What needs to be done: Only those lines in the data below from the line containing "cated designs and" through the line containing "Moreover, current issues", both included, should be restated word for word.

(Recorded information begins)

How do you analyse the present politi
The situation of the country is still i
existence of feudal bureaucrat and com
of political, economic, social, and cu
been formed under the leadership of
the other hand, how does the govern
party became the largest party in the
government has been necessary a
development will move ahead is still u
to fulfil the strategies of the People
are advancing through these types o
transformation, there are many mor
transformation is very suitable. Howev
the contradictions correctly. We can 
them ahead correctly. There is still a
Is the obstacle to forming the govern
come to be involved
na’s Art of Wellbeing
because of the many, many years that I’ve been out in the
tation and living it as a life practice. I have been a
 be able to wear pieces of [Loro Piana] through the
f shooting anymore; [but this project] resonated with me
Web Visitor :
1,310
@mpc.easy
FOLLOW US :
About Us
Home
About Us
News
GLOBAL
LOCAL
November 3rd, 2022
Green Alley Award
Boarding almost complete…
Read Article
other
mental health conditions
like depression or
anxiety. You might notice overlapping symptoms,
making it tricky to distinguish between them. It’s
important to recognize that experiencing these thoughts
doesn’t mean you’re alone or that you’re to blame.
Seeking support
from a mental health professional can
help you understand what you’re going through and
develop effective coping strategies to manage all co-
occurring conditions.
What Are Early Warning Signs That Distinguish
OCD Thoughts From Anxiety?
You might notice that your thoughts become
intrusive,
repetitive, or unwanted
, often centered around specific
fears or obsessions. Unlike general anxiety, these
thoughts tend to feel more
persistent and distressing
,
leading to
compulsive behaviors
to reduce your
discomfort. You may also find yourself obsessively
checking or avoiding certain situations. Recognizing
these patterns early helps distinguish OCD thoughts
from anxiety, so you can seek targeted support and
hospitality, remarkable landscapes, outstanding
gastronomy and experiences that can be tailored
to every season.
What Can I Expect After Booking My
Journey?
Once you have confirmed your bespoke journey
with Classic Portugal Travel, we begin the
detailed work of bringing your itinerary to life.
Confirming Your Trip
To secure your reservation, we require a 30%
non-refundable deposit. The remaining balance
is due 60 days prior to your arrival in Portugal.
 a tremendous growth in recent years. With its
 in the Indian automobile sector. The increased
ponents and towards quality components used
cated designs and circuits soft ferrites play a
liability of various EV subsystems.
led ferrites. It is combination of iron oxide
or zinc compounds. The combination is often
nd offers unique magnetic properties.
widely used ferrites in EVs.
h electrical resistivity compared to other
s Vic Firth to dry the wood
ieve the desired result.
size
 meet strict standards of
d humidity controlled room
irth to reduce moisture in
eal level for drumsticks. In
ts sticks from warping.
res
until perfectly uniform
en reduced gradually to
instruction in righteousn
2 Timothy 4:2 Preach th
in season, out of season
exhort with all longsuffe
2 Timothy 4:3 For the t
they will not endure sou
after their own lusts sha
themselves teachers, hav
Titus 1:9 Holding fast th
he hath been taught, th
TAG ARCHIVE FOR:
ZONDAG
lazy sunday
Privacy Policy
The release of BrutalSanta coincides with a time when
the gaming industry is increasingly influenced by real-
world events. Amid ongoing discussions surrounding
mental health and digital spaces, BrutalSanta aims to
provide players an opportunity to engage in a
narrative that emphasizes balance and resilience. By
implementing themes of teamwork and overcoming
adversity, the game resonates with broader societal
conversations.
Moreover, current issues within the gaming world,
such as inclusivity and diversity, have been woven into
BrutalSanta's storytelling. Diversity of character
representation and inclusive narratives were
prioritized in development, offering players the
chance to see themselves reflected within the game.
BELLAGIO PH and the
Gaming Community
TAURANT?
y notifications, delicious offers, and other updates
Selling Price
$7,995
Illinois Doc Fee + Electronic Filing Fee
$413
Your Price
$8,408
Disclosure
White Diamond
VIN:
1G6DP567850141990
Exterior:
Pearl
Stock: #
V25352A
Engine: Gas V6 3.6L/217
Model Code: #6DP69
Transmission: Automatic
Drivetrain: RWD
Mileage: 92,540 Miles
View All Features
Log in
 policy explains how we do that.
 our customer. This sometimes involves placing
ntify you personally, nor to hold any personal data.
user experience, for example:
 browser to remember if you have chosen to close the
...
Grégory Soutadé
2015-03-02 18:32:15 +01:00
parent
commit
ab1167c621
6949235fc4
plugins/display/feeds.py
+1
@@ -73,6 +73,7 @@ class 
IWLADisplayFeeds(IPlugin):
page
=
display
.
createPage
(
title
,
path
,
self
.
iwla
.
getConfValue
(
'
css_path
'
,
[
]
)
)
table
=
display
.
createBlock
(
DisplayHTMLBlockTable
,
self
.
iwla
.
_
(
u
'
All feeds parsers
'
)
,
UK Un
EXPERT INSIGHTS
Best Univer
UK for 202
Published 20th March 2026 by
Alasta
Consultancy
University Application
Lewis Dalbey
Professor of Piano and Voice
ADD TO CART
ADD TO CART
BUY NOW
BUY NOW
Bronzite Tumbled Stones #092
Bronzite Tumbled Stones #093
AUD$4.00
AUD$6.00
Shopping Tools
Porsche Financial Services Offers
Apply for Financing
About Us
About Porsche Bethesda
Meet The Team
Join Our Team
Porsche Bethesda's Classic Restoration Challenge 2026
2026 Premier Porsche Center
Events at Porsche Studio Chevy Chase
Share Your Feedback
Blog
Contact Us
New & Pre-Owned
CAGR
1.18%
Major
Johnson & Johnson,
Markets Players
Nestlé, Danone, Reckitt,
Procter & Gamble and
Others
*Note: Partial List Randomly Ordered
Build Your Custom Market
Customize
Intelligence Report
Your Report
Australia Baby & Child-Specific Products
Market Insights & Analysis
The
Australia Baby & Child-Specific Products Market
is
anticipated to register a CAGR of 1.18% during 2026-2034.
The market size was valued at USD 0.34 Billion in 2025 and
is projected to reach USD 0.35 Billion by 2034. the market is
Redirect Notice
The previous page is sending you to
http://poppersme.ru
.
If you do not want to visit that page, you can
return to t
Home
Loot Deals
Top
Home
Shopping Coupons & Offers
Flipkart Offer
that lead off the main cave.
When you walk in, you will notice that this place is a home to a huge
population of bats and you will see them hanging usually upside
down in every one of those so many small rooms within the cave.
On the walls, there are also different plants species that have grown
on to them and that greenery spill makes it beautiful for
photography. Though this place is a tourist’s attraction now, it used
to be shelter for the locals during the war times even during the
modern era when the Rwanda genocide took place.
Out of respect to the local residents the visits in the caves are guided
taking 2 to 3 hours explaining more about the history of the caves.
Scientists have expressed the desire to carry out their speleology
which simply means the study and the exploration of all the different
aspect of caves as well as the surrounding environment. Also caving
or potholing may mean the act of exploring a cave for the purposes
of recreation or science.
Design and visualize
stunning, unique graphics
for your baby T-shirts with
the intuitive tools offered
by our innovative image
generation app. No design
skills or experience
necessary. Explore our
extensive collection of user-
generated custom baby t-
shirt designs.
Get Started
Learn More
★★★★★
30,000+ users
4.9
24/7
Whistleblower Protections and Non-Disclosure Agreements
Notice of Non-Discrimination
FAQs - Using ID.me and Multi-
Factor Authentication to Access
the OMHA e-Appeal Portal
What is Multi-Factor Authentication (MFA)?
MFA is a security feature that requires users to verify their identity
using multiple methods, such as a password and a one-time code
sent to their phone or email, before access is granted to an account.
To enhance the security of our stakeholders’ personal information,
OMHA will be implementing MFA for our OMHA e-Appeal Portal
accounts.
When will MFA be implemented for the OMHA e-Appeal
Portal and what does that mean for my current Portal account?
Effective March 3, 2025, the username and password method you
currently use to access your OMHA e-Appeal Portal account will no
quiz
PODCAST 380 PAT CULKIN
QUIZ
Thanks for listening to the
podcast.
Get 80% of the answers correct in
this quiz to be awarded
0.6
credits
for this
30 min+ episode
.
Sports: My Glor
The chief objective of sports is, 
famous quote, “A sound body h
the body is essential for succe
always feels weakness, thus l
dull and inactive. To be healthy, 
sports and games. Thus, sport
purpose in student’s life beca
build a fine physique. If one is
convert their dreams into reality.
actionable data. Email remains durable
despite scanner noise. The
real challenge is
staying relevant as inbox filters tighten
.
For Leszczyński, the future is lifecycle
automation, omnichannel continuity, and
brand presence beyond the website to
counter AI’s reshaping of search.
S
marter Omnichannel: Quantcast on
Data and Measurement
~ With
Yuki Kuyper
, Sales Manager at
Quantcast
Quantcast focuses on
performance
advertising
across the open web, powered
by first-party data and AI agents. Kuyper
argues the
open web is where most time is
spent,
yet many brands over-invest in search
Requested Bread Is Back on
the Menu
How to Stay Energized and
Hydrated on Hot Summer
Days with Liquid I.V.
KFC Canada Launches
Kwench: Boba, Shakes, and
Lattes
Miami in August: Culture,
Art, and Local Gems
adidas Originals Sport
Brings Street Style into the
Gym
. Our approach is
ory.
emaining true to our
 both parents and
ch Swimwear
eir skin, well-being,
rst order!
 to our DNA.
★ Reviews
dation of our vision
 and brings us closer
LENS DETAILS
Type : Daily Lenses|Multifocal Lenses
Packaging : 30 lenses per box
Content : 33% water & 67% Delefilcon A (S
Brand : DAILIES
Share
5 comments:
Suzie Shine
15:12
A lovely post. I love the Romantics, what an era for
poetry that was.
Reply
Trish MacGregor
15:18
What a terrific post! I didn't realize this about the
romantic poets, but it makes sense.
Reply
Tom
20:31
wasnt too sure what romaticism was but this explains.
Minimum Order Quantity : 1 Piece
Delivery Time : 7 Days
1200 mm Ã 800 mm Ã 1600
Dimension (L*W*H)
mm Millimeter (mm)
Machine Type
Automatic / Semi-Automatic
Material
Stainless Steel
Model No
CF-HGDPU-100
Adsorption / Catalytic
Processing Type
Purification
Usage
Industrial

(Recorded information ends)

Solution:
cated designs and circuits soft ferrites play a
liability of various EV subsystems.
led ferrites. It is combination of iron oxide
or zinc compounds. The combination is often
nd offers unique magnetic properties.
widely used ferrites in EVs.
h electrical resistivity compared to other
s Vic Firth to dry the wood
ieve the desired result.
size
 meet strict standards of
d humidity controlled room
irth to reduce moisture in
eal level for drumsticks. In
ts sticks from warping.
res
until perfectly uniform
en reduced gradually to
instruction in righteousn
2 Timothy 4:2 Preach th
in season, out of season
exhort with all longsuffe
2 Timothy 4:3 For the t
they will not endure sou
after their own lusts sha
themselves teachers, hav
Titus 1:9 Holding fast th
he hath been taught, th
TAG ARCHIVE FOR:
ZONDAG
lazy sunday
Privacy Policy
The release of BrutalSanta coincides with a time when
the gaming industry is increasingly influenced by real-
world events. Amid ongoing discussions surrounding
mental health and digital spaces, BrutalSanta aims to
provide players an opportunity to engage in a
narrative that emphasizes balance and resilience. By
implementing themes of teamwork and overcoming
adversity, the game resonates with broader societal
conversations.
Moreover, current issues within the gaming world,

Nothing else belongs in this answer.